Tea and namakpaare provided some wake up call. Jawahar Tunnel was now 30 kms away. So the hills were close by. I dont recall having travelled so much distance without stopping. While ascending to the Tunnel, we reached a signpost, "Titanic View of the Kashmir Valley". I did not stop as I was anxious to enter the much adoed Jawahar Tunnel. Doley did for a few pictures. We all lined up just before the Tunnel. Unlike the one near Kullu, this one is 2.5 kms straight-lined. We entered together. Loud hoots could be heard as we let our lungs speak out inside the tunnel. So did our Bullets. We revved them high. The effect of the thump you get inside a tunnel is symphonic.
We thought we had crossed the worst. We thought it would be a smooth sail from here on and we would reach Patnitop easily, our designated target of the day, as per plan. As we neared Ramban, traffic grew dense. The huge onslaught of Amarnath Yatris was increasing. 6 kms before Ramban and we had to stop. There was a long queue of vehicles ahead. Trucks, buses, cabs all filled with Yatris. Seeing our Longbow flags, many yelled at us, "Jai Bhole". They thought we were coming from the Yatra.

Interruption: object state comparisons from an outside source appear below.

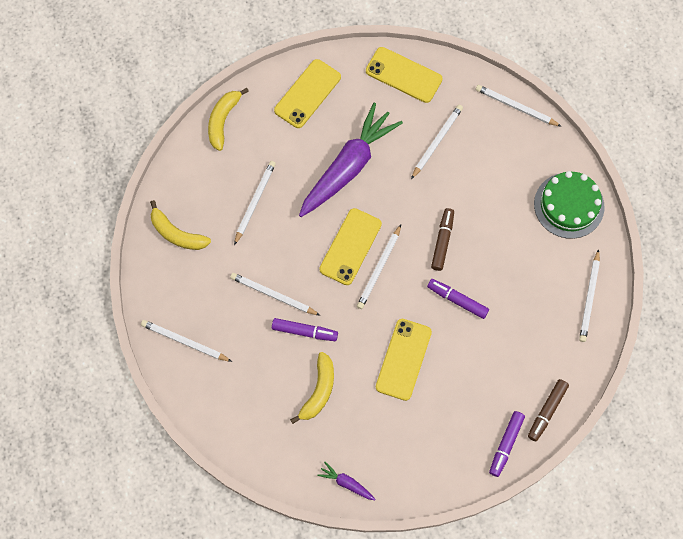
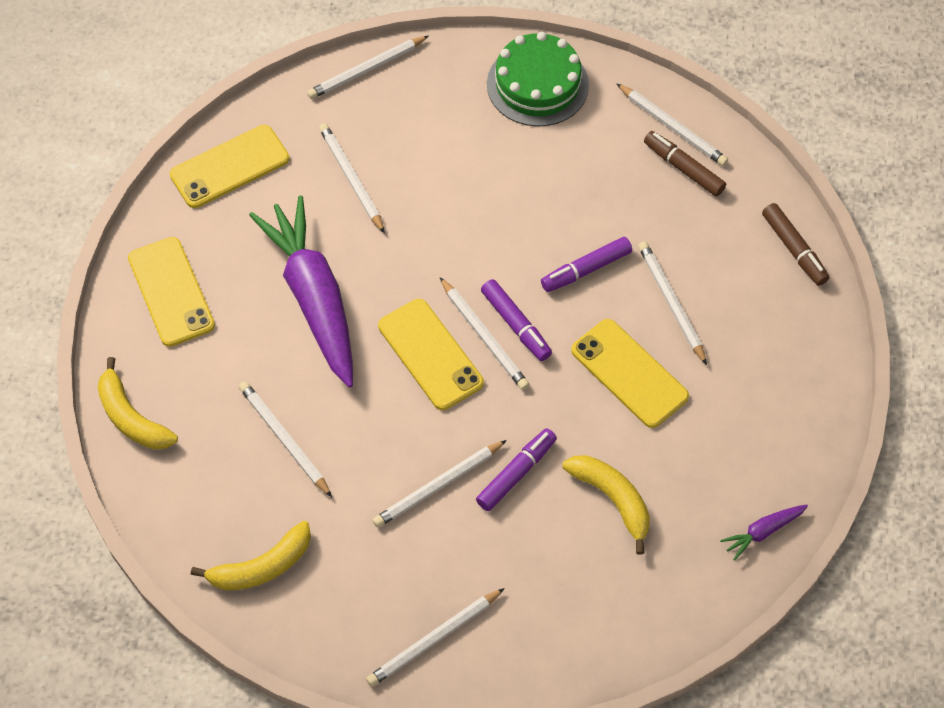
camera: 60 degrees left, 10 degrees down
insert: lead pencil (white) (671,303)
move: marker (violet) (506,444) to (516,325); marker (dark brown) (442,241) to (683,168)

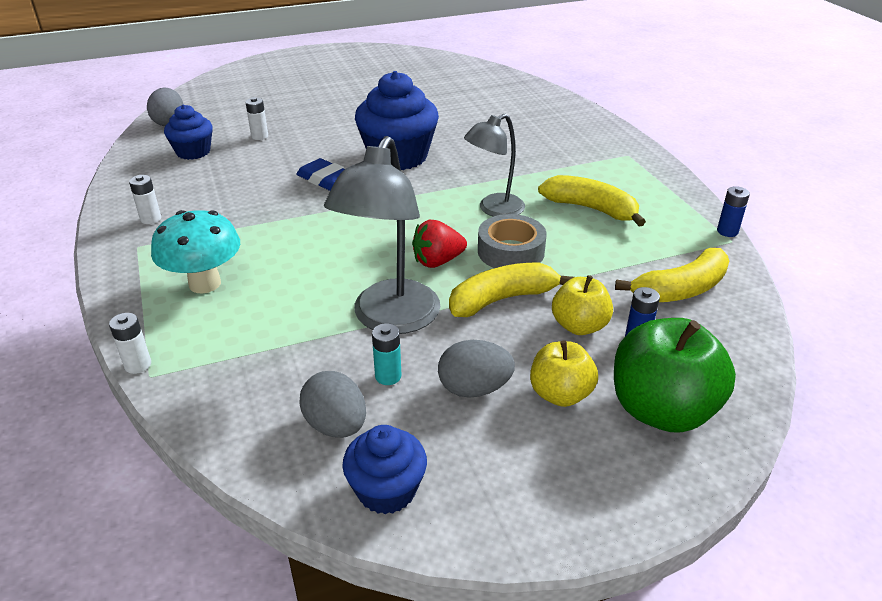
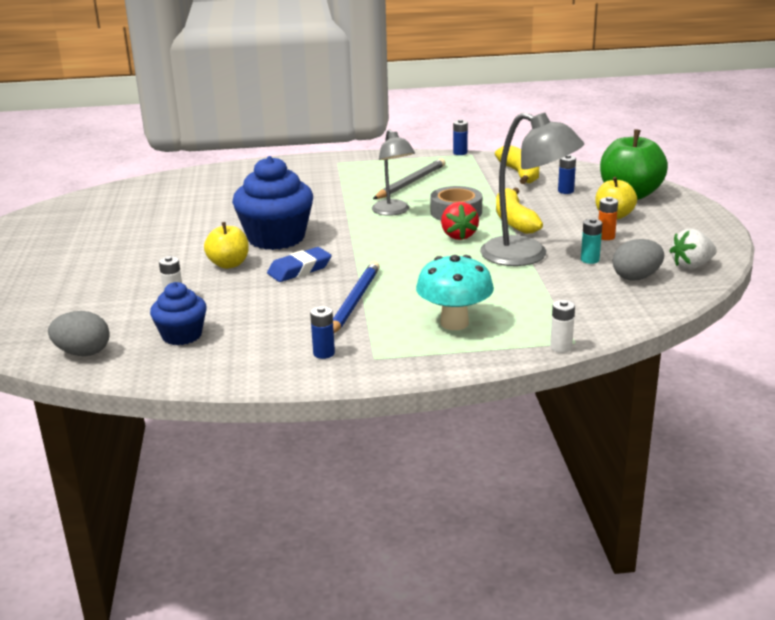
camera: 75 degrees left, 10 degrees down
insert: lead pencil (blue) (354,302)
move: toy apple (yellow) (579,326) to (229,264)
replace: banana fruit (yellow) (591,209) to lead pencil (grey) (410,183); egg shape (grey) (474,388) to power cell (bright orange) (606,237); muffin (blue) (386,490) to toy strawberry (white) (691,266)
recolor: power cell (white) (150,219) to power cell (blue) (324,353)

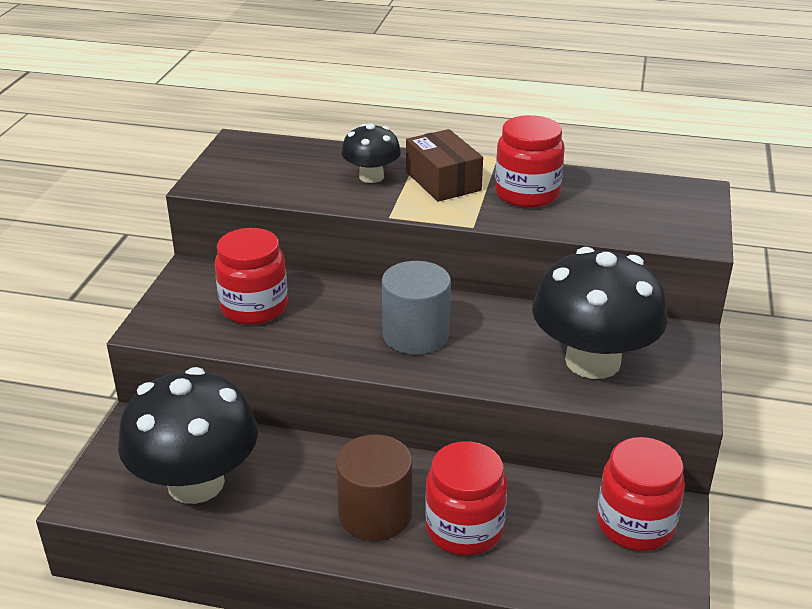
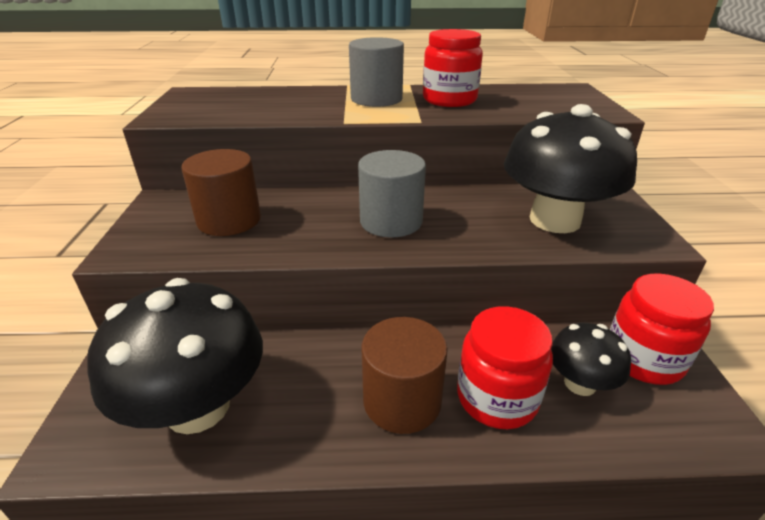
camera: 15 degrees left, 0 degrees up
move: fungus (jet-black) (371,177) to (580,383)
replace: jar (red) (254,307) to solid cylinder (dark brown) (229,220); parcel (dark brown) (443,181) to solid cylinder (grey) (376,99)

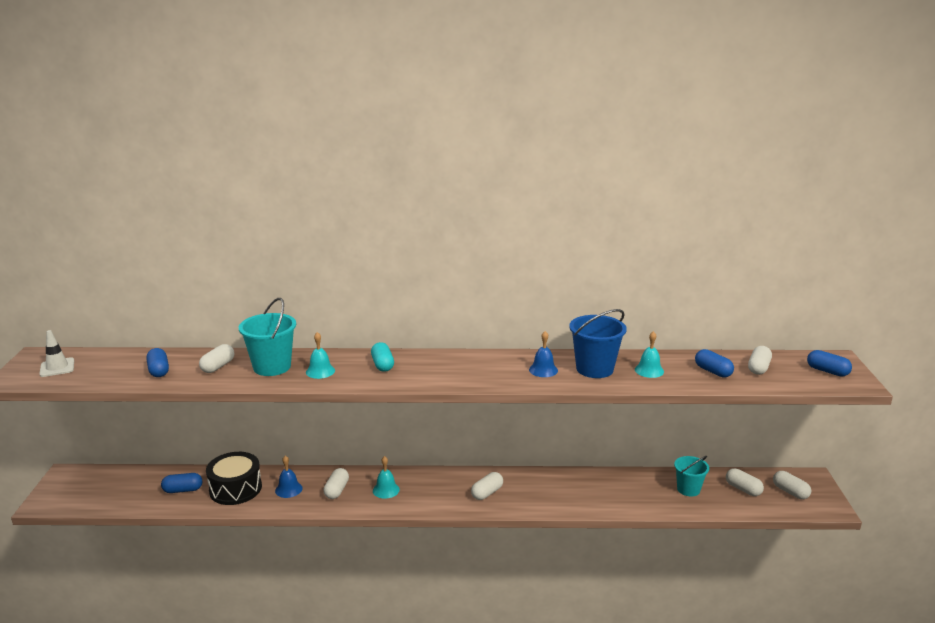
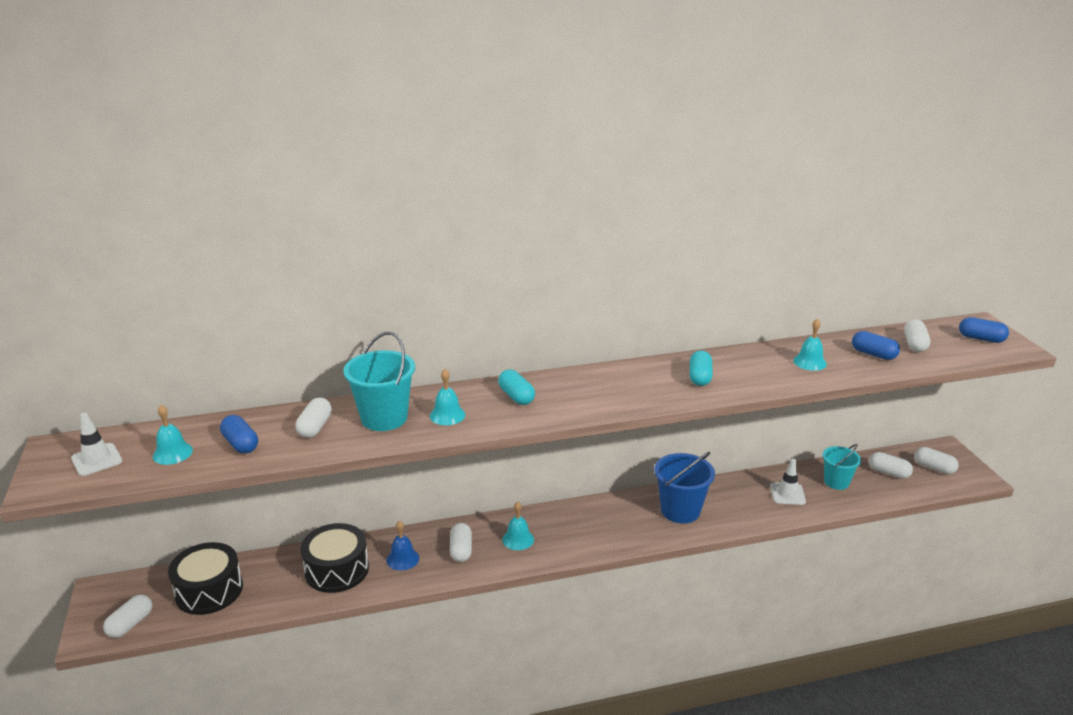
camera: 15 degrees left, 5 degrees up
delete: pill (blue) (183,490)
insert: school bell (turquoise) (172,453); drum (jet-black) (209,590); traffic cone (white) (787,494)
move: pill (white) (487,493) to (130,624); sand bucket (blue) (594,369) to (680,510)
replace: school bell (blue) (543,370) to pill (turquoise) (700,377)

We were asked frequently in the jam about our source. We proudly replied, "Ladakh". The jam seemed to be heading nowhere. It was time to take advantage of our two-wheelers and break the queue. We crawled ahead slowly. Inserting our bikes into the smallest of gaps. The whole of Ramban was crossed this way. But the queue was still not ending. By now, it had got hot too contributed mostly by the exhausts of all the vehicles. How some of us were still riding with theur jackets, I dare not think. Finally, after 5 more painful kilometers, there came a gap. Relieved, we revved up our bikes, only to stop 2 kms later at another tail-end. The going was to be this way for the entire day.
We stopped at Peerha, just before Batote for a meal. My parents had told me a lot about the Rajma-Chawal served here. They were absolutely right. The dish is served and then topped up with scoops of ghee. Pomegranate chutney is served on the side. The taste is unparallel. Finishing one plate is a mountaineous task, but we managed to do so. And then had some more. This place is worth a visit only for that meal. It was dark now. The riding was getting too painful. The headlights of oncoming vehicles was increasing the risk. We had to stop for the night and then start early the next day. We chose a hotel at Batote. It was like a dorm. Seven beds lined up with one attached bathroom. The next morning would be a busy one. Taking advantage of the tourist season, the owner charged us Rs 1000. Time came for another round of Chinar. Only few participants.